The Syrian regime does not even keep its word after it has made agreements with other countries on human rights issues. Last year Germany repatriated political refugees to Syria after assurances from the regime that they would not be persecuted on their return. However many of these people were immediately arrested as soon as they returned to Syria. And if they were not arrested then they were arrested later in their villages. This state of affairs cannot go on.
Extremism and militancy in Syria is a problem for the region and the world. Dictatorship, along with poverty and ignorance has bred extremism, militancy and violence. This has helped to create bigger divisions in Syrian society. Having a civil democratic Syria is the best way to contain and defeat extremism because democracy would create necessary and legitimate channels for people to present their demands and grievances to the state.
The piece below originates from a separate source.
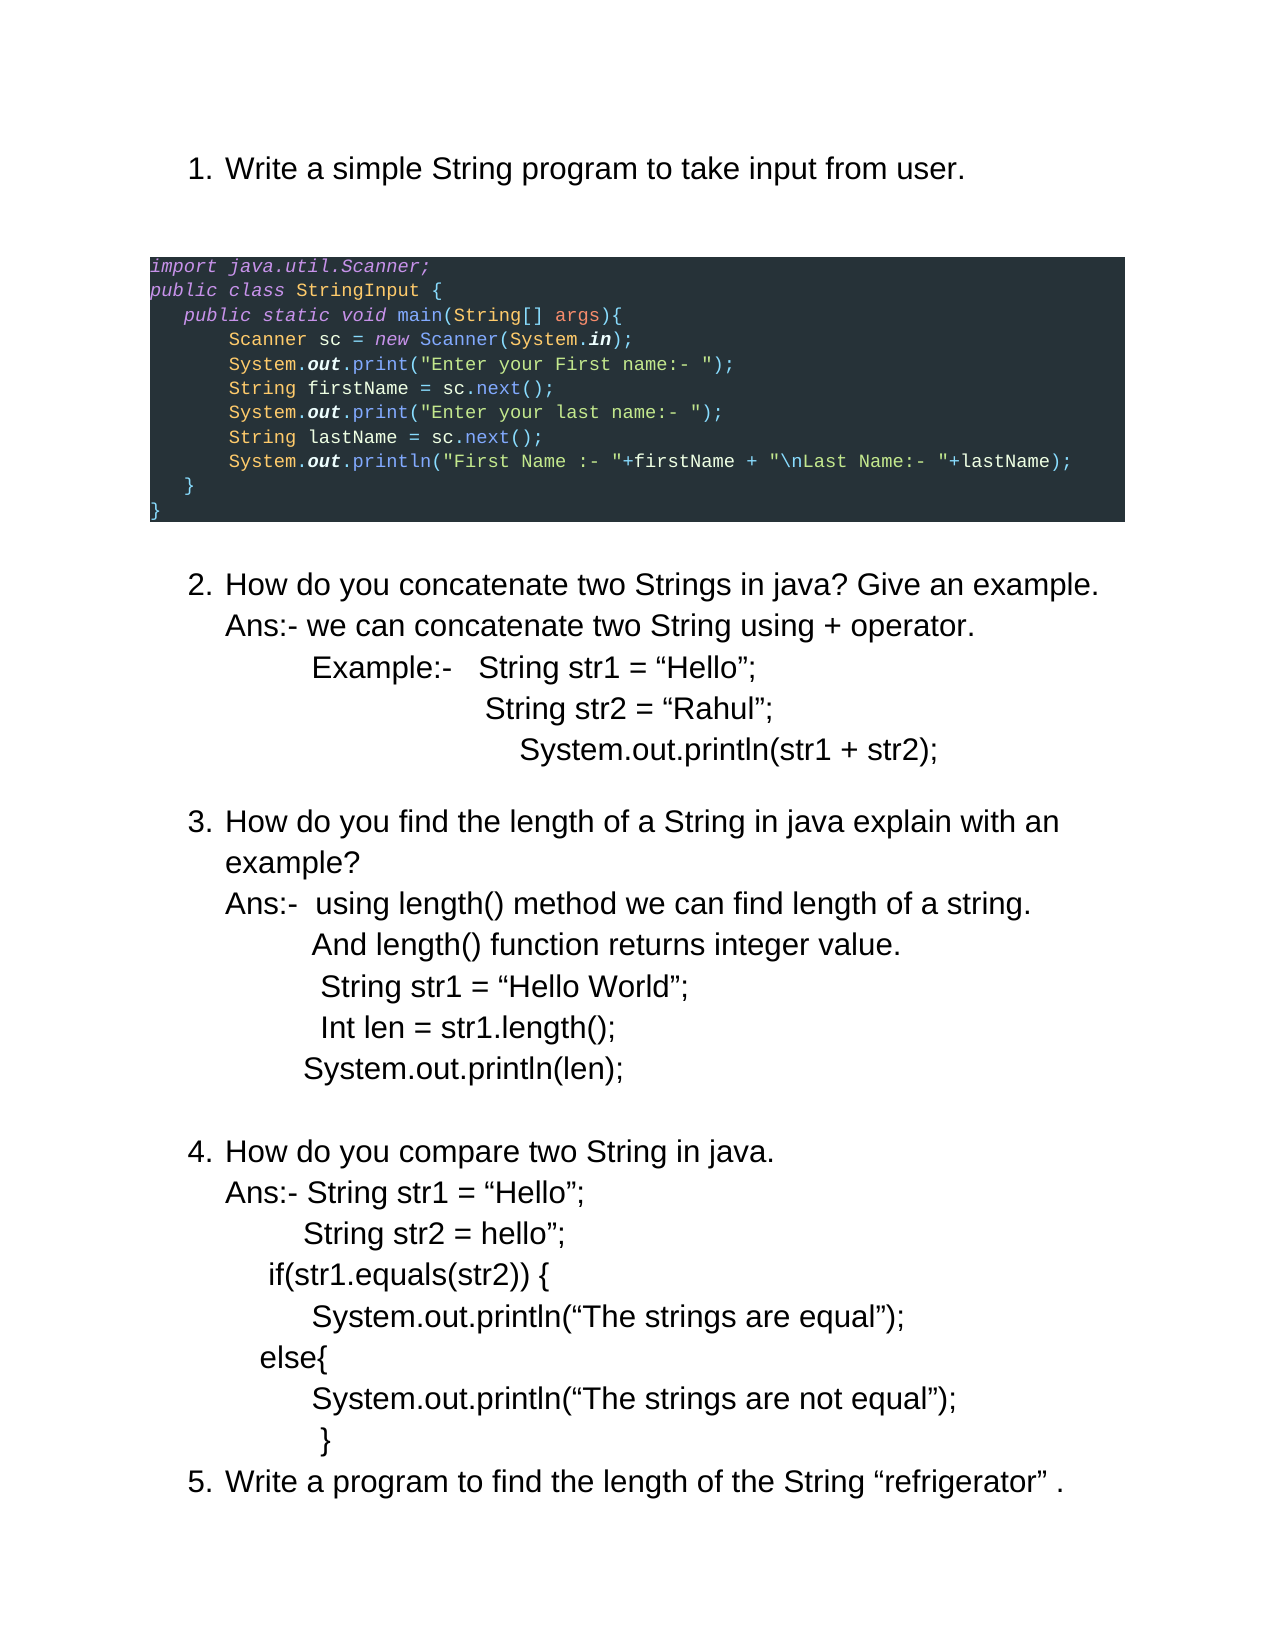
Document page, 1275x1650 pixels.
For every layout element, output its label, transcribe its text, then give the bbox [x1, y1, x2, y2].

Economic reform and development in Syria is much needed and long overdue. Unemployment and inflation rates remain high and productivity low. Corruption is rife in state institutions. Wealth is in the hands of the few at the top. Therefore political reform bringing transparency and accountability is a prerequisite to economic reform. Every Syrian deserves opportunity and prosperity. Syria must be transformed into a free market economy with the end of socialist authoritarian control. Innovation and enterprise are needed to create jobs for the masses. This coupled with new foreign investment would be a sound foundation for future economic growth.
It is imperative that the Middle East peace process is re-started. I believe that peace can be achieved through a two state solution. There must be a viable, independent and democratic state of Palestine. The Golan Heights must be returned to Syria in a land for peace deal. A democratic Syria would help achieve peace and security.
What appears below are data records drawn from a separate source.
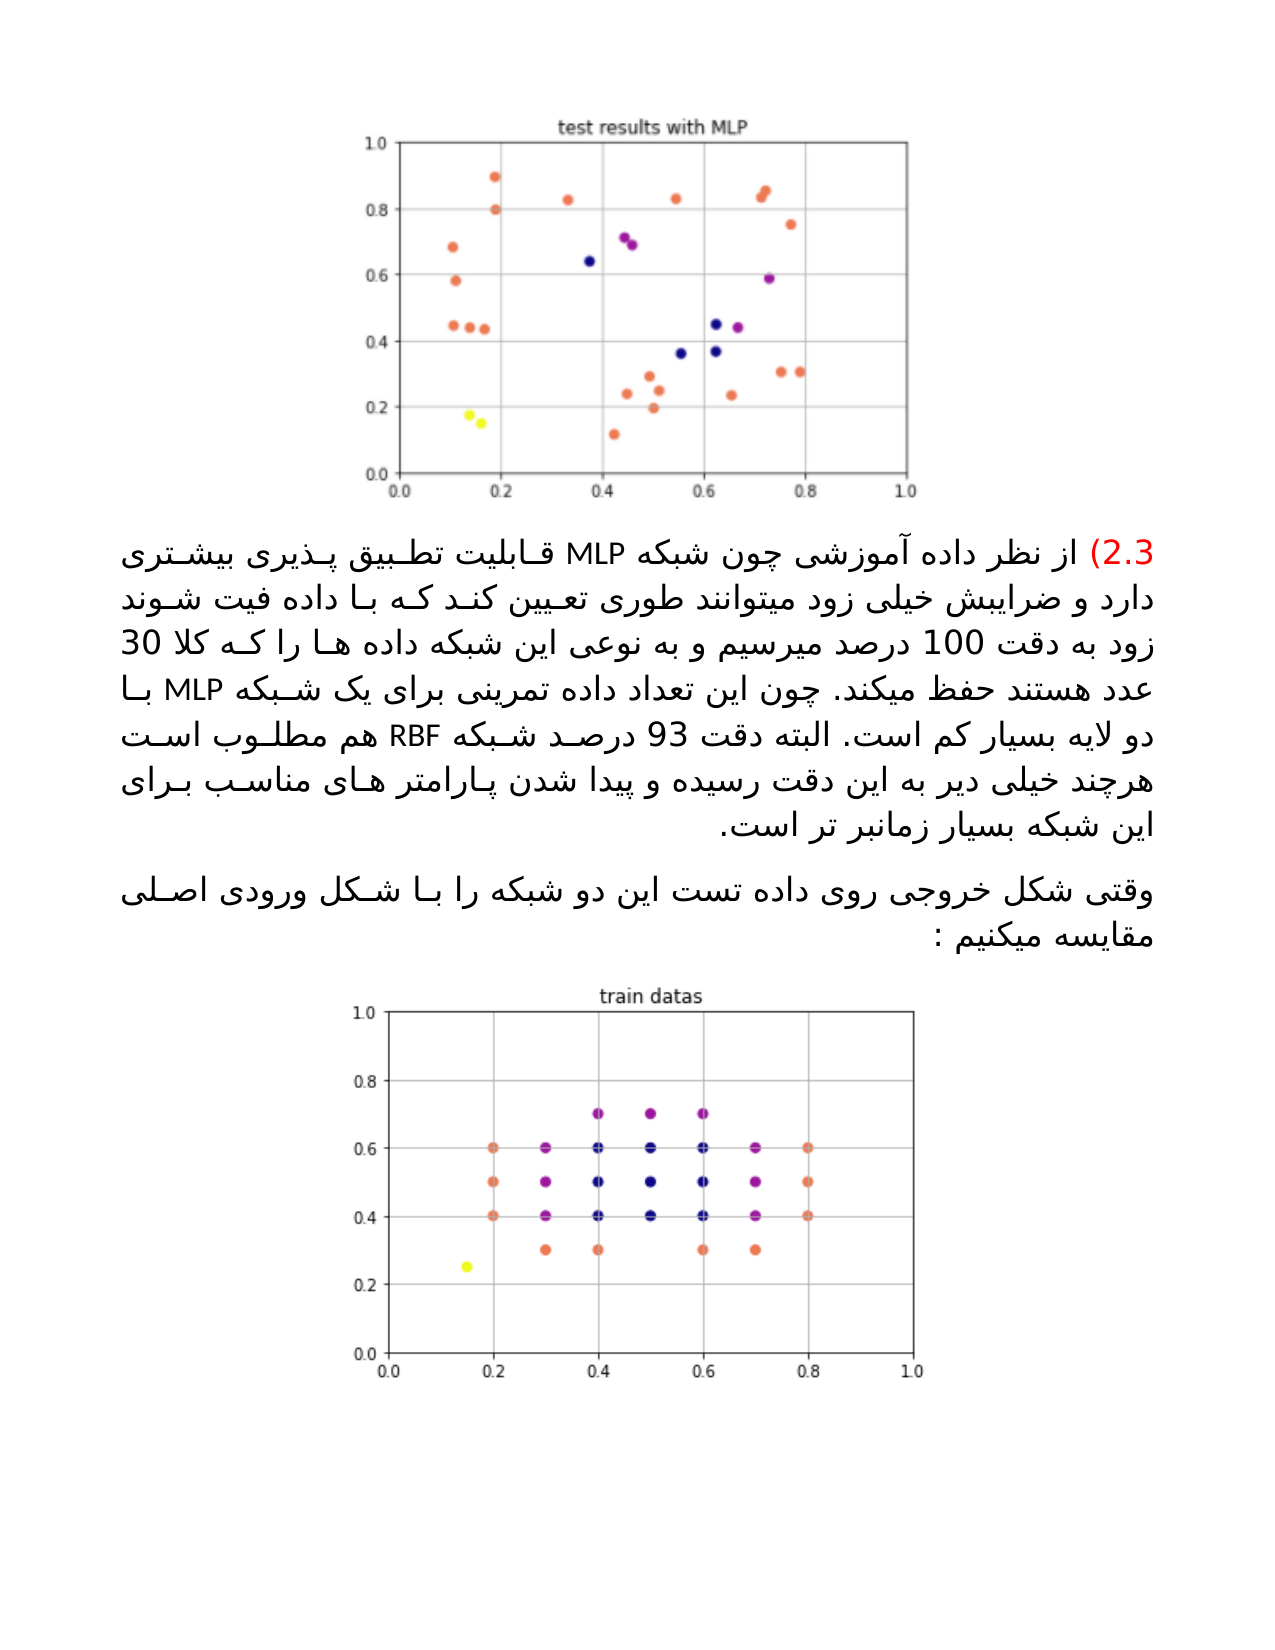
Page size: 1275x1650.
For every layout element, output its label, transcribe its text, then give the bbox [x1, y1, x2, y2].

picture [343, 980, 932, 1387]
text 2.3) از نظر داده آموزشی چون شبکه MLP قابلیت تطبیق پذیری بیشتری دارد و ضرایبش خیلی زود میتوانند طوری تعیین کند که با داده فیت شوند زود به دقت 100 درصد میرسیم و به نوعی این شبکه داده ها را که کلا 30 عدد هستند حفظ میکند. چون این تعداد داده تمرینی برای یک شبکه MLP با دو لایه بسیار کم است. البته دقت 93 درصد شبکه RBF هم مطلوب است هرچند خیلی دیر به این دقت رسیده و پیدا شدن پارامتر های مناسب برای این شبکه بسیار زمانبر تر است. [120, 532, 1155, 844]
picture [354, 112, 921, 506]
text وقتی شکل خروجی روی داده تست این دو شبکه را با شکل ورودی اصلی مقایسه میکنیم : [120, 871, 1155, 954]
On Iran I want to say a lot of things. Firstly I believe that a pre-requisite to Syrian ties and friendship with Iran, should be Iran having honest and good intentions towards the Arab World. Currently Iran's policy throughout the region is one of control, expansionism and destablisation. I would like to pay tribute to the bravery and courage of those Iranian’s who have started and joined the Green revolution. It shows that even when you have one of the most tyrannical and oppressive regimes in the world you can stand up to them.
The loss of life that has occurred is deeply regrettable. I sincerely hope such sacrifice is not in vain. The Green revolution must succeed because Iranians need to be free from their oppressive regime.
Democracy and freedom in Syria would be good for my country, for my people and of course for all of my family - yes all of my family. Thank you.